▸ **READING TEXT**
- Opening Delimiter -

# Movie Game



## euRasian32 (May 19, 2005)

This is something we used to play at work on Fridays when I was a peon/serf. We would try to stump the next person by choosing a movie link that didn't have many stars to associate, but we can try to make it everlasting.

It's kinda like the Six Degrees of Kevin Bacon game.

How to play:
A movie is named, and the next person has to name another movie and the actor/actress that links the two movies together.
Rules:
Don't go past the '80s.
Avoid movies where an actor/actress does a voice for a character.

_Example_;
BillyBob: Tank Girl
JoeShmoe: Point Break, Lori Petty
CurlySue: Speed, Keanu Reeves
BillyBob: 28 days, Sandra Bullock
JoeShmoe: LOTR, Viggo Mortensen
CurlySue: Sin City, Elijah Wood


----------



## euRasian32 (May 19, 2005)

Kill Bill Vol 1


----------



## Guest (Aug 19, 2005)

Terrentino fan? 

Pulp Fiction, Uma Thurman


----------



## Lexus (Jan 19, 2005)

John Travolta, Grease


----------



## euRasian32 (May 19, 2005)

Stockard Channing, Practical Magic


----------

- Closing Delimiter -

Bounding box coordinate data
- Opening Delimiter -

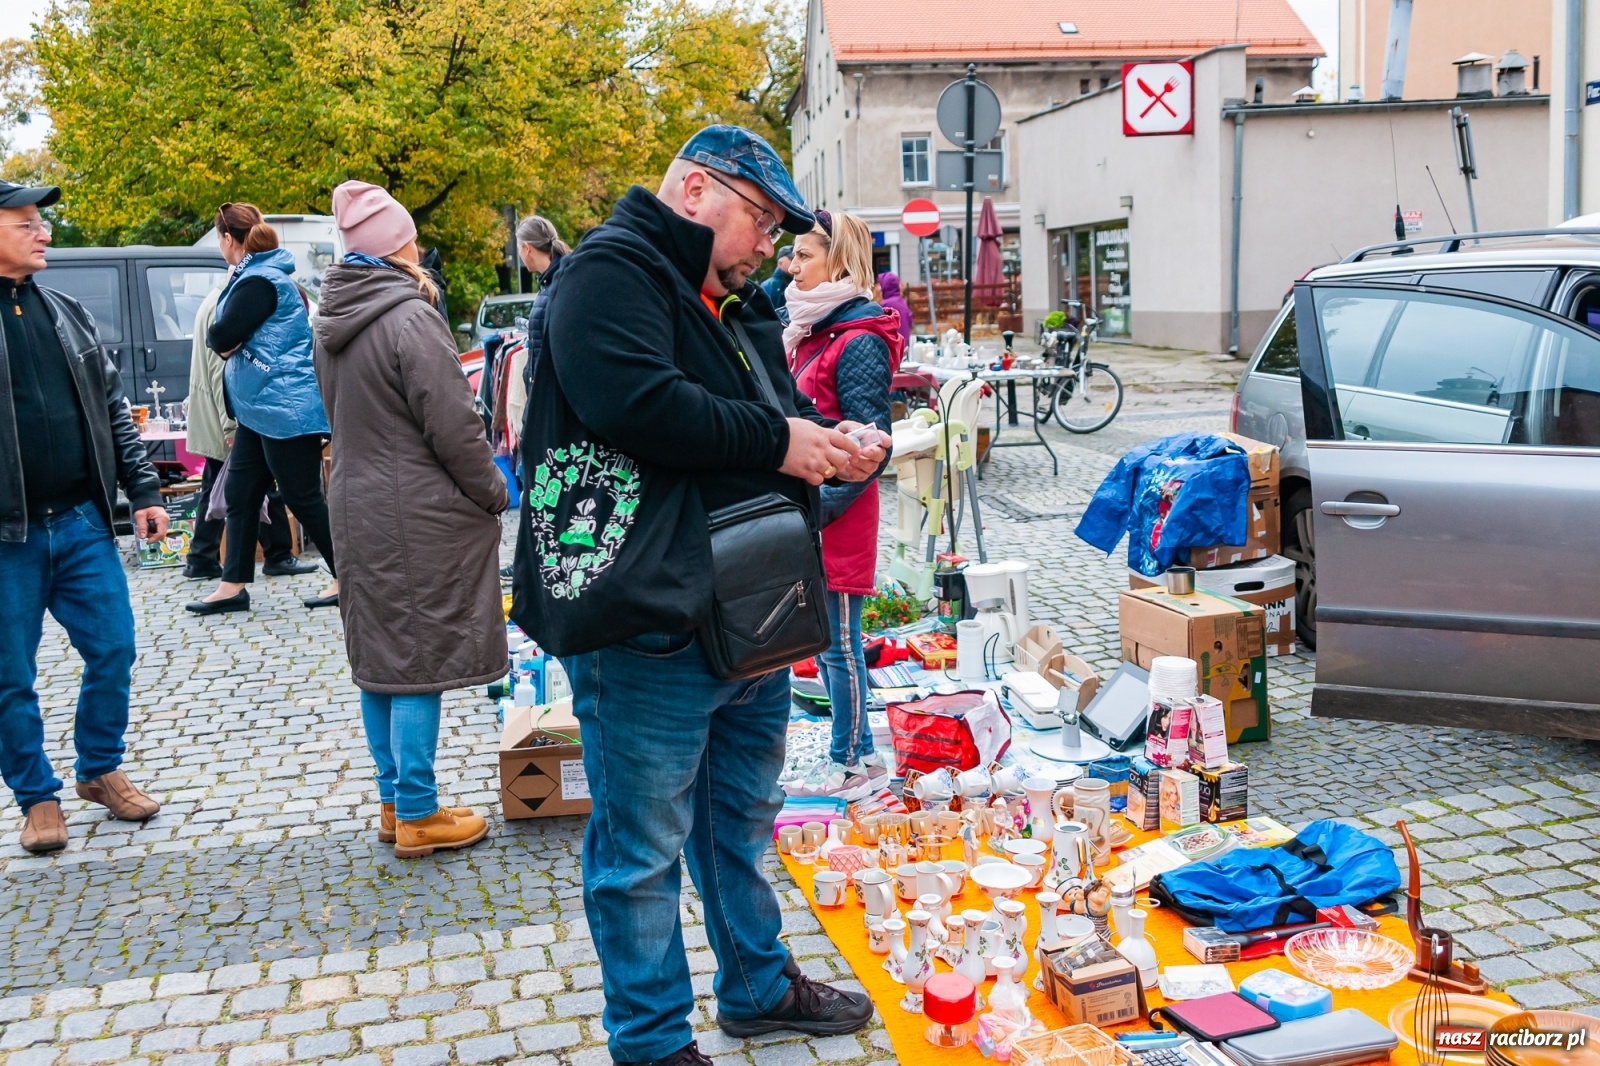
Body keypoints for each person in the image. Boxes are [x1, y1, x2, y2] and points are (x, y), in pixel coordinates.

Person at [513, 125, 887, 1066]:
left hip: (742, 608)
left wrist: (825, 436)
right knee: (639, 852)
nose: (770, 243)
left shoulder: (724, 295)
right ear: (694, 191)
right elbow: (636, 403)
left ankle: (756, 987)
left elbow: (764, 415)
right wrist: (781, 443)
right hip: (646, 615)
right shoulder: (611, 272)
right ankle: (648, 1041)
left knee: (737, 822)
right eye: (761, 220)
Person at [314, 180, 506, 858]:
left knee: (380, 658)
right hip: (411, 505)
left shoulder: (332, 318)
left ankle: (396, 802)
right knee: (416, 659)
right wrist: (491, 492)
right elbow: (452, 423)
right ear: (399, 243)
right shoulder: (409, 316)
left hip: (355, 497)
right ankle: (421, 813)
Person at [0, 179, 169, 854]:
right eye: (25, 224)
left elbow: (111, 413)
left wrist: (147, 491)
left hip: (80, 522)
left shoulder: (67, 312)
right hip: (7, 536)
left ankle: (99, 769)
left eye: (40, 222)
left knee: (114, 647)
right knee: (10, 675)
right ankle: (37, 798)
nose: (43, 234)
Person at [780, 210, 901, 801]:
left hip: (838, 515)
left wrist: (822, 506)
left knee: (840, 644)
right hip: (813, 511)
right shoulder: (811, 330)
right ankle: (845, 748)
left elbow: (869, 445)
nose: (791, 264)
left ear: (839, 260)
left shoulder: (854, 341)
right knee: (822, 642)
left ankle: (857, 758)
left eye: (804, 254)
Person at [187, 202, 338, 615]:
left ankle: (348, 576)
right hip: (261, 407)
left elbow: (220, 336)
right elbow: (228, 339)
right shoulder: (257, 277)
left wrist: (229, 340)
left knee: (302, 496)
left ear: (226, 239)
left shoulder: (259, 283)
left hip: (283, 407)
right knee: (240, 492)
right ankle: (233, 585)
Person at [183, 278, 317, 580]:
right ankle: (277, 555)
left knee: (230, 489)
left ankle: (208, 559)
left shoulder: (225, 300)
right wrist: (231, 428)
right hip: (235, 417)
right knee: (250, 488)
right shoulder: (235, 306)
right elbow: (224, 373)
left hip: (230, 415)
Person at [876, 270, 914, 347]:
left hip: (894, 346)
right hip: (904, 343)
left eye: (881, 284)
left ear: (886, 286)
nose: (879, 288)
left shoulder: (886, 304)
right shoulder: (901, 301)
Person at [761, 244, 794, 321]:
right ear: (780, 263)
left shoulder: (798, 282)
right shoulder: (769, 286)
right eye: (791, 259)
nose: (795, 262)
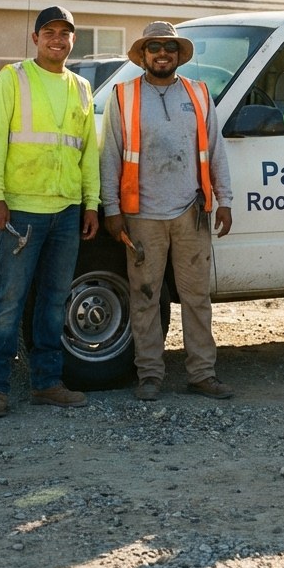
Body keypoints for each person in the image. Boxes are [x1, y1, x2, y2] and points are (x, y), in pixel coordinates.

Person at [100, 21, 235, 402]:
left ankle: (202, 374)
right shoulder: (123, 96)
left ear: (178, 56)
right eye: (154, 47)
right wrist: (112, 209)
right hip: (141, 216)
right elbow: (109, 155)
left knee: (196, 298)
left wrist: (224, 199)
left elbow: (216, 150)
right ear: (143, 56)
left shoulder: (197, 94)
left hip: (191, 213)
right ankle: (149, 375)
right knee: (145, 297)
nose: (162, 54)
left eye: (169, 48)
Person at [0, 5, 100, 418]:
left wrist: (91, 204)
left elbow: (89, 154)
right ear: (35, 38)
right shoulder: (12, 78)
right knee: (9, 300)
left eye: (65, 33)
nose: (57, 39)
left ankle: (47, 383)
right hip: (21, 215)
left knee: (53, 301)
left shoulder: (82, 88)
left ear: (72, 41)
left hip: (66, 211)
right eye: (49, 32)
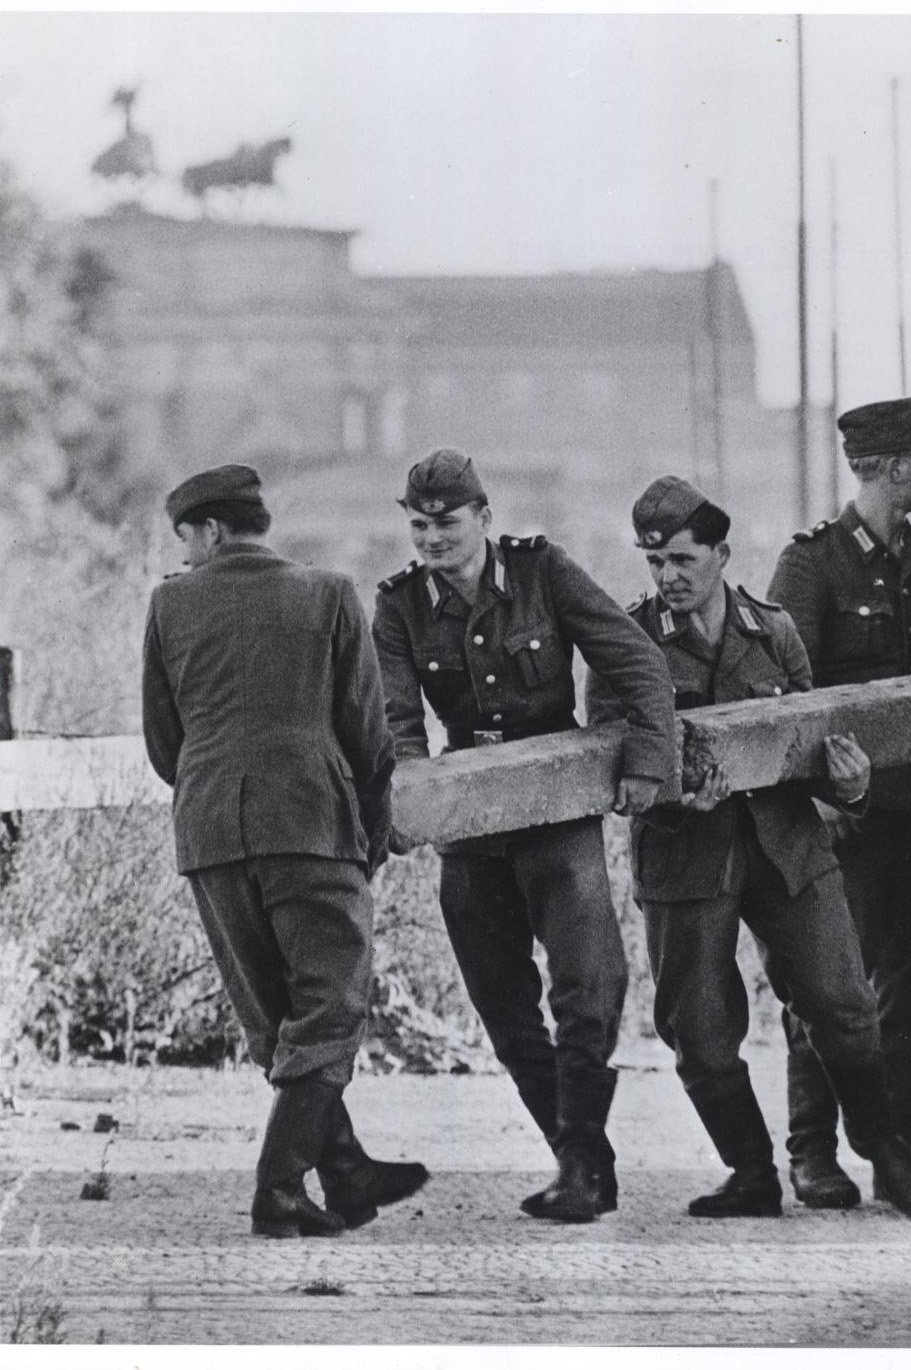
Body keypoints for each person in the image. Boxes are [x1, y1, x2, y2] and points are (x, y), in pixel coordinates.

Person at [586, 474, 911, 1218]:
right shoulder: (626, 646)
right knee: (699, 1029)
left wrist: (849, 785)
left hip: (787, 847)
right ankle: (750, 1171)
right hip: (685, 858)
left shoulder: (772, 631)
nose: (667, 576)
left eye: (682, 559)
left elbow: (811, 746)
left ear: (721, 554)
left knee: (844, 1004)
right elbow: (611, 770)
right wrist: (672, 798)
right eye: (654, 562)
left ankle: (885, 1150)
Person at [371, 448, 678, 1223]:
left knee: (588, 988)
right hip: (469, 822)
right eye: (418, 526)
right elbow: (397, 723)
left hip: (555, 810)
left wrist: (647, 761)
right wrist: (413, 801)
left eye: (446, 523)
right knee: (504, 1011)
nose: (431, 539)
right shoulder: (399, 607)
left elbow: (637, 662)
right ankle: (581, 1162)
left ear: (483, 518)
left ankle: (579, 1163)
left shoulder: (544, 573)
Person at [142, 463, 428, 1238]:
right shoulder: (328, 594)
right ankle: (279, 1187)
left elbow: (164, 746)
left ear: (210, 530)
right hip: (309, 822)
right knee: (331, 1004)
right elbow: (369, 734)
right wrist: (369, 834)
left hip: (209, 833)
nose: (187, 554)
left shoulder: (168, 603)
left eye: (187, 539)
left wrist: (214, 782)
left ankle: (347, 1170)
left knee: (274, 1014)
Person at [768, 397, 911, 1210]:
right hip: (845, 818)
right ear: (890, 467)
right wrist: (813, 802)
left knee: (906, 989)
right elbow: (785, 695)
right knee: (825, 988)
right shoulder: (811, 565)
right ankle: (812, 1152)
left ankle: (895, 1150)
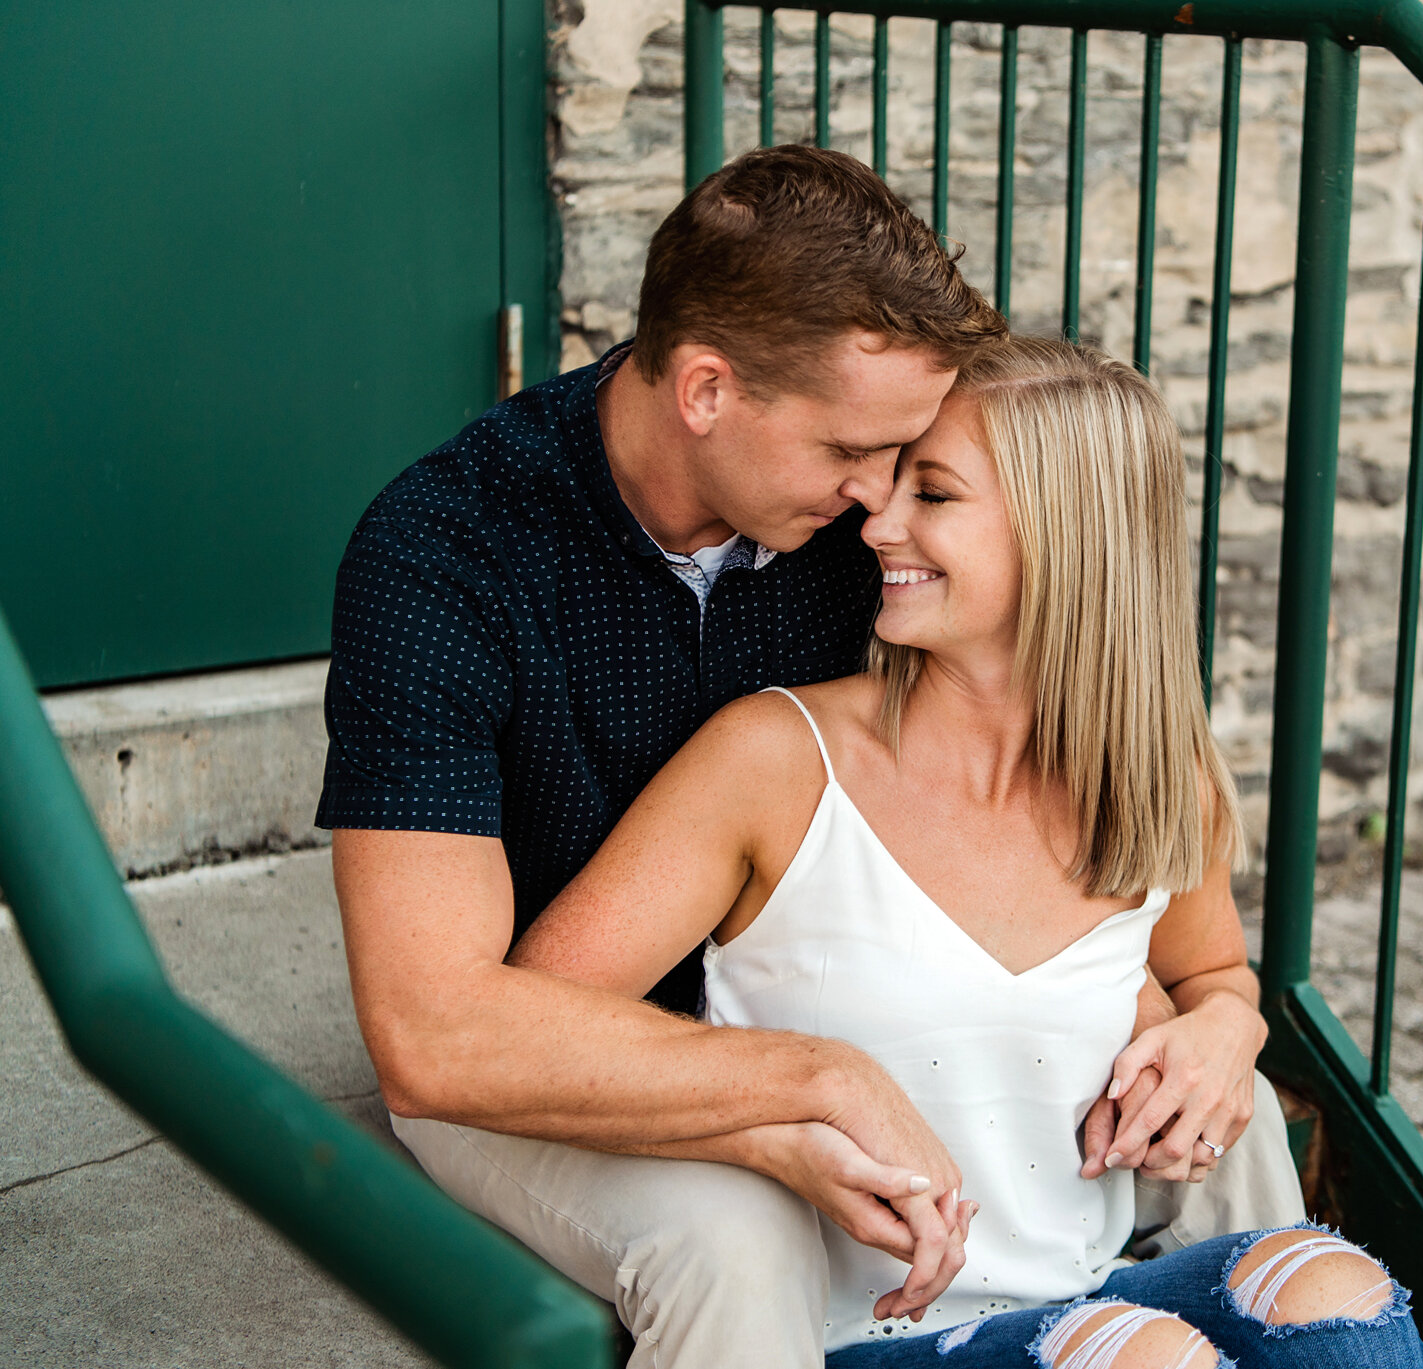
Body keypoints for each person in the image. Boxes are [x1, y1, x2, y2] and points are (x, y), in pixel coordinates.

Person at [318, 146, 1302, 1368]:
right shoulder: (443, 559)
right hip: (535, 1054)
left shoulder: (856, 529)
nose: (879, 496)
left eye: (908, 462)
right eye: (854, 452)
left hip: (813, 996)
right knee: (737, 1235)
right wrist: (796, 1088)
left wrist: (1208, 1019)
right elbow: (437, 1034)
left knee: (1232, 1118)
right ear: (707, 392)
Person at [510, 339, 1423, 1368]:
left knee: (1336, 1292)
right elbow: (534, 1024)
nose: (878, 523)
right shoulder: (777, 759)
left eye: (932, 495)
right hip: (870, 1331)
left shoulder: (1154, 775)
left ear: (1063, 539)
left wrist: (1226, 1023)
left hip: (1094, 1295)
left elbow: (1209, 970)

- Closing Delimiter -

▸ **TASK SET**
1. According to the movie game thread, which game is the movie game compared to?
2. Translate this sentence from the movie game thread into Spanish: "A movie is named, and the next person has to name another movie and the actor/actress that links the two movies together."
3. Reproduce the movie game thread, beginning at the words "# Movie Game" and stopping after "two movies together.".

▸ **SET OF ANSWERS**
1. The Six Degrees of Kevin Bacon game.

2. Se nombra una película, y la siguiente persona tiene que nombrar otra película y el actor o la actriz que vincula las dos películas.

3.
# Movie Game



## euRasian32 (May 19, 2005)

This is something we used to play at work on Fridays when I was a peon/serf. We would try to stump the next person by choosing a movie link that didn't have many stars to associate, but we can try to make it everlasting.

It's kinda like the Six Degrees of Kevin Bacon game.

How to play:
A movie is named, and the next person has to name another movie and the actor/actress that links the two movies together.